## What the exercise asks
Print all entries below exactly, without images.

## Extracted material
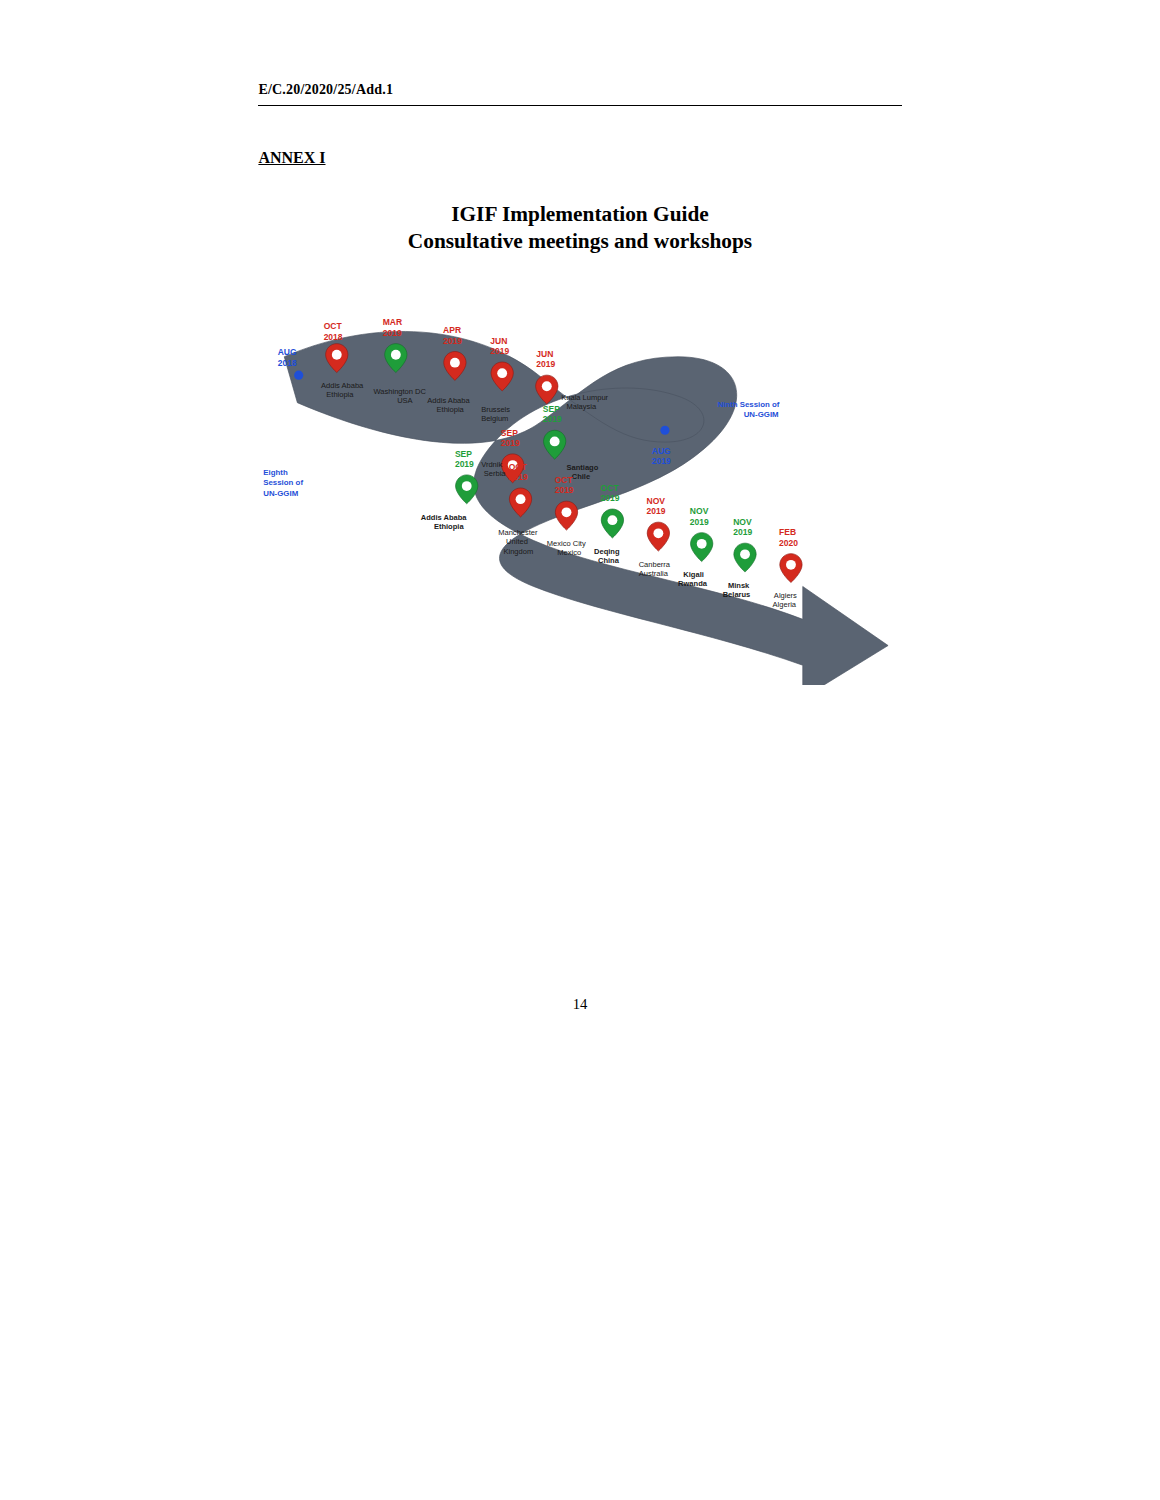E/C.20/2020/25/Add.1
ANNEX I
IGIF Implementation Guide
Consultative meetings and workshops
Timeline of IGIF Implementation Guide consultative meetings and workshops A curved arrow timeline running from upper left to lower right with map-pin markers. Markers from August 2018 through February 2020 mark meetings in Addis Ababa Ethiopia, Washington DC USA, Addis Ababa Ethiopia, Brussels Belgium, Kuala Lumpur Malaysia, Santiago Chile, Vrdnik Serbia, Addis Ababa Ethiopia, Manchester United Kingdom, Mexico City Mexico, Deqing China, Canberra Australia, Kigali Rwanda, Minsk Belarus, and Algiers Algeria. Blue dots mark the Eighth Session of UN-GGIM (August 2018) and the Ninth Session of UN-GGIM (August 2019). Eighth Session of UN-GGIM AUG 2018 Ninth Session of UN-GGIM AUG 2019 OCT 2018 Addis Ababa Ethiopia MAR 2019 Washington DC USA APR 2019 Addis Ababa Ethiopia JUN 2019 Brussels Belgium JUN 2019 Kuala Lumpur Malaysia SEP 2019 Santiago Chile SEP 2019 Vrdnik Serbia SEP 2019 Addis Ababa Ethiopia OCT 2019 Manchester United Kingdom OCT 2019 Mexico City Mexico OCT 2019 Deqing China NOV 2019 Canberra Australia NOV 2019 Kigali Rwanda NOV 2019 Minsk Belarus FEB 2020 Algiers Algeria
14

## Answer section
E/C.20/2020/25/Add.1
ANNEX I
IGIF Implementation Guide
Consultative meetings and workshops
Timeline of IGIF Implementation Guide consultative meetings and workshops A curved arrow timeline running from upper left to lower right with map-pin markers. Markers from August 2018 through February 2020 mark meetings in Addis Ababa Ethiopia, Washington DC USA, Addis Ababa Ethiopia, Brussels Belgium, Kuala Lumpur Malaysia, Santiago Chile, Vrdnik Serbia, Addis Ababa Ethiopia, Manchester United Kingdom, Mexico City Mexico, Deqing China, Canberra Australia, Kigali Rwanda, Minsk Belarus, and Algiers Algeria. Blue dots mark the Eighth Session of UN-GGIM (August 2018) and the Ninth Session of UN-GGIM (August 2019). Eighth Session of UN-GGIM AUG 2018 Ninth Session of UN-GGIM AUG 2019 OCT 2018 Addis Ababa Ethiopia MAR 2019 Washington DC USA APR 2019 Addis Ababa Ethiopia JUN 2019 Brussels Belgium JUN 2019 Kuala Lumpur Malaysia SEP 2019 Santiago Chile SEP 2019 Vrdnik Serbia SEP 2019 Addis Ababa Ethiopia OCT 2019 Manchester United Kingdom OCT 2019 Mexico City Mexico OCT 2019 Deqing China NOV 2019 Canberra Australia NOV 2019 Kigali Rwanda NOV 2019 Minsk Belarus FEB 2020 Algiers Algeria
14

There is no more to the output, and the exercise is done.